Il s’avança avec un air satisfait vers le chef de la bande, désormais esseulé. Le colosse laissa retomber sa prise inconsciente sur le sol avant de dégainer un tetsubo aussi grand que son adversaire.
- Je voulais te capturer pour toucher une forte somme d’argent Kakita, mais maintenant c’est fini. Tu as tué mes hommes et rien que pour cela je vais briser chacun de tes os. Tu vas me supplier d’en finir d’ici peu, ricana le colosse avant d’engager le bretteur.
Le tetsubo décrit une immense trajectoire oblique assez prévisible que Aoto n’eut pas de difficulté à éviter. Le souffle de l’attaque le repoussa cependant légèrement.

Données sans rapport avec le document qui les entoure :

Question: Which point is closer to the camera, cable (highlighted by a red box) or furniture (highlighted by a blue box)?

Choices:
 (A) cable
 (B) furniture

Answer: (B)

Bien qu’il en avait l’apparence, cette homme n’était plus un être humain, sa force était telle qu’il pourrait balayer une charge de cavalerie d’un seul coup si l’envie lui prenait.
- Si je prends un seul coup, s’en est fini de moi, pensa Aoto.
Le samouraï laissa son adversaire prendre plusieurs fois l’initiative afin d’analyser ses mouvements, il esquiva sans le moindre problème jusqu’à trouver l’ouverture. Il finir par se retrouver dans le dos du monstre après un autre moulinet de l’immense masse et trancha la créature le long se colonne vertébrale. Un coup qui aurait fatal à n’importe quel être humain, il fût toutefois inefficace, et ne trancha pas la peau du bandit mais ricocha plutôt sur celle-ci. Prit de surprise par l’inefficacité de son attaque, Aoto se laissa percuter par le tetsubo de son adversaire qui le projeta quelques mètres plus loin.
Les os de plusieurs côtes se brisèrent à l’intérieur de son corps, il vomit une gerbe de sang avant de se remettre en garde. Il constata alors, horrifié, que le tranchant de son katana était complètement brisé, inutilisable. Le chef des bandits se remit en garde lui aussi mais le coup d’Aoto avait tranché son haut de kimono au niveau du dos alors il le laissa tranquillement tomber sur le sol. Le corps du bandit était couvert de plaque osseuse et d’écailles, sa peau avait l’aspecte de la pierre.
- Comprends-tu à présent Kakita, dit le colosse ? Tu ne peux pas me vaincre, aucun bretteur ne le peut, je suis Sagarami peau de pierre ! Aucun sabre ne peut me tuer. Tremble de peur petit Kakita car ta mort est venue !
Mais Aoto ne semblait pas impressionné, il se saisit du kusarigama de son précédente adversaire à présent sur le sol et s’élança à l’assaut. Il esquiva une nouvelle série de coup non sans souffrir le martyr à cause de sa blessure. Il lança la chaîne qui vint s’enrouler autour de la gorge du colosse avant de tirer de toute sa force. Pris dans l’élan de l’un de ses coups dévastateurs, l’imposant tas de chair ne pût rester sur ses pieds quand Aoto tira la chaine vers lui. Le colosse dégringola la tête la première vers le bretteur qui, d’un coup d’estoc simple et net, enfonça son katana dans l’œil du monstre. La chef des bandits s’effondra sur le sol, mort, tandis que son sang noir comme l’encre s’écoulait de son œil.
- Tu as accordé trop de confiance dans les dons que t’a fait la souillure et pas assez dans ton entrainement. Aucune armure n’est parfaite, aucune protection n’est éternelle. Tu étais un bon adversaire, mais pas assez bon pour vaincre un Kakita digne de ce nom.
Aoto vomit une nouvelle gerbe de sang et regarda une dernière fois l’horreur corrompue vaincue avant de s’effondrer sur le sol. Il fût vite recueilli et soigné par le chef du village et sa famille. Il repartit un mois plus tard et n’exigea rien d’autres que la main de la fille pour laquelle il s’était battu, il rentra à Kyuden Kakita pour présenter sa femme à sa famille.
C’est là qu’il apprit la mort de son père.